Prove the identity
sin(3 pi /2 + x) + sin(3pi/2 -x) = -2cosx
L.S = (sin 3pi/2)(cos x) + cos(3pi/2)(sin x) + sin(3pi/2)cos x) + cos(3pi/2)(sin x)
= -cos x + (-cos x), because sin(3pi/2)=-1 and cos(3pi/2) = 0
= -2cos x
= R.S.
To prove the given identity, we need to simplify the left side of the equation and show that it is equal to -2cos(x).

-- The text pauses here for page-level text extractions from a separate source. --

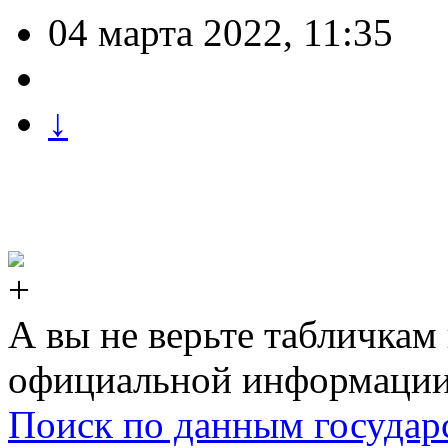
04 марта 2022, 11:35
↓
А вы не верьте табличкам
официальной информации
Поиск по данным государс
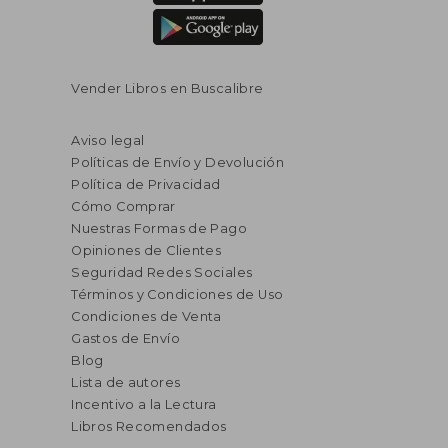
Vender Libros en Buscalibre
Aviso legal
Políticas de Envío y Devolución
Política de Privacidad
Cómo Comprar
Nuestras Formas de Pago
Opiniones de Clientes
Seguridad Redes Sociales
Términos y Condiciones de Uso
Condiciones de Venta
Gastos de Envío
Blog
Lista de autores
Incentivo a la Lectura
Libros Recomendados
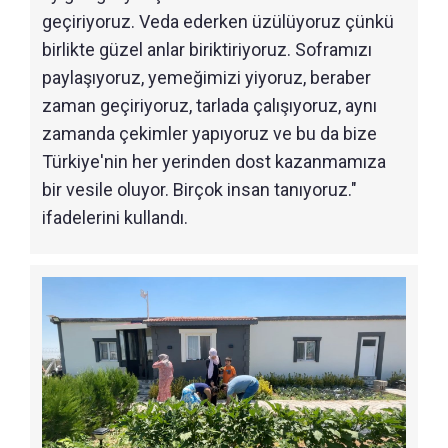
geçiriyoruz. Veda ederken üzülüyoruz çünkü
birlikte güzel anlar biriktiriyoruz. Soframızı
paylaşıyoruz, yemeğimizi yiyoruz, beraber
zaman geçiriyoruz, tarlada çalışıyoruz, aynı
zamanda çekimler yapıyoruz ve bu da bize
Türkiye'nin her yerinden dost kazanmamıza
bir vesile oluyor. Birçok insan tanıyoruz."
ifadelerini kullandı.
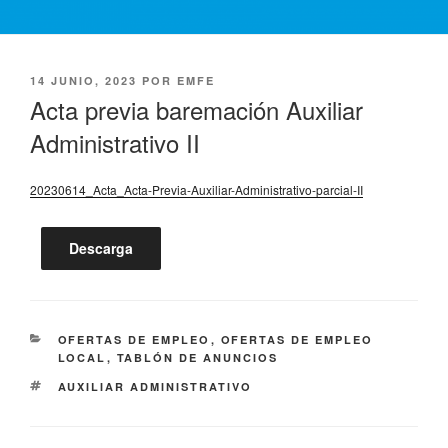
PUBLICADO
14 JUNIO, 2023
POR
EMFE
EL
Acta previa baremación Auxiliar
Administrativo II
20230614_Acta_Acta-Previa-Auxiliar-Administrativo-parcial-II
Descarga
CATEGORÍAS
OFERTAS DE EMPLEO
,
OFERTAS DE EMPLEO
LOCAL
,
TABLÓN DE ANUNCIOS
ETIQUETAS
AUXILIAR ADMINISTRATIVO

Let's start by using the sum and difference formulas for sine:
sin(A + B) = sin(A)cos(B) + cos(A)sin(B)
sin(A - B) = sin(A)cos(B) - cos(A)sin(B)
Now, let's apply these formulas to the left side of the equation:
sin(3π/2 + x) + sin(3π/2 - x)
= sin(3π/2)cos(x) + cos(3π/2)sin(x) + sin(3π/2)cos(x) - cos(3π/2)sin(x)
Since sin(3π/2) = -1 and cos(3π/2) = 0, we can simplify further:
= -1*cos(x) + 0*sin(x) + -1*cos(x) - 0*sin(x)
= -cos(x) - cos(x)
= -2cos(x)
Therefore, the left side of the equation simplifies to -2cos(x), which confirms the given identity is true.

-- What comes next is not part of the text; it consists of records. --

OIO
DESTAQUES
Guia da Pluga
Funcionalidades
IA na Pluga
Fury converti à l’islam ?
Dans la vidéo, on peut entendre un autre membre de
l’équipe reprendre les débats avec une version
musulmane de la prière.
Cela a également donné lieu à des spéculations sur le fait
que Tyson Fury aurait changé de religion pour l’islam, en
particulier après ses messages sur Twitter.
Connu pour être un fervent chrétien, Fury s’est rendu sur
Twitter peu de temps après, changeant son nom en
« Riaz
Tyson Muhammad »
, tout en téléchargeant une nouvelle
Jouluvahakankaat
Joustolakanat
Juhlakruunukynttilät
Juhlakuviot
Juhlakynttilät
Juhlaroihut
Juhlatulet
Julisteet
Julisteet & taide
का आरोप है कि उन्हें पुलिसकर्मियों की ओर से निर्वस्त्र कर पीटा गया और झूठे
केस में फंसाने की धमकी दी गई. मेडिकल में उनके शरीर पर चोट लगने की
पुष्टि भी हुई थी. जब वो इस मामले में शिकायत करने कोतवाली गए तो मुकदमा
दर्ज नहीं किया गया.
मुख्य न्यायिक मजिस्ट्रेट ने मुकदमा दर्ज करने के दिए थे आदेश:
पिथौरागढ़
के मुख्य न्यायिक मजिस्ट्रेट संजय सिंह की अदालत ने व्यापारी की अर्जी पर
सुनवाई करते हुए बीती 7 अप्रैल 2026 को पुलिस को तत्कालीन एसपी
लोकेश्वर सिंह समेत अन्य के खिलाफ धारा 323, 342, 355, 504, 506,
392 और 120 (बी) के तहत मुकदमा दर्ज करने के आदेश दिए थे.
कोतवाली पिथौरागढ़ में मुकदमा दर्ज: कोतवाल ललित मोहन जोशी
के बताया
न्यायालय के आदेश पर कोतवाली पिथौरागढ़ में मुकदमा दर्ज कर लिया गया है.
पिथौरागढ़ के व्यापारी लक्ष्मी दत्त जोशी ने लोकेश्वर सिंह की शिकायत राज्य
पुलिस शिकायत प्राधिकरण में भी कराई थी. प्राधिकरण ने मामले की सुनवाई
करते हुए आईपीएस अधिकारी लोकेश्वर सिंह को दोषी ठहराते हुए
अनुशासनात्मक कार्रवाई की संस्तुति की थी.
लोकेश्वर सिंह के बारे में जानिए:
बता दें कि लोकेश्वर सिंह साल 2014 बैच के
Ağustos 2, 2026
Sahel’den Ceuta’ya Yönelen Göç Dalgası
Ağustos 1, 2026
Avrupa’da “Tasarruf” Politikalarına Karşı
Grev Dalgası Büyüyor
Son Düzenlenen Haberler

To prove the given identity, we can manipulate the trigonometric expressions using the sum-to-product formula for sines and the cosine of the difference formula. Here are the steps:
Step 1: Write the left side of the equation using the sum-to-product formula for sines:
sin(3π/2 + x) + sin(3π/2 - x)
According to the sum-to-product formula for sines, it states that:
sin(A + B) + sin(A - B) = 2sin(A)cos(B)
By applying this formula to the left side of the equation, we get:
2sin(3π/2)cos(x)
However, sin(3π/2) equals -1:
2(-1)cos(x)
-2cos(x)
Step 2: Simplify the expression obtained from step 1:
-2cos(x)
As you can see, the left side of the equation is equal to the right side of the equation (-2cos(x)). Therefore, we have proven the given identity.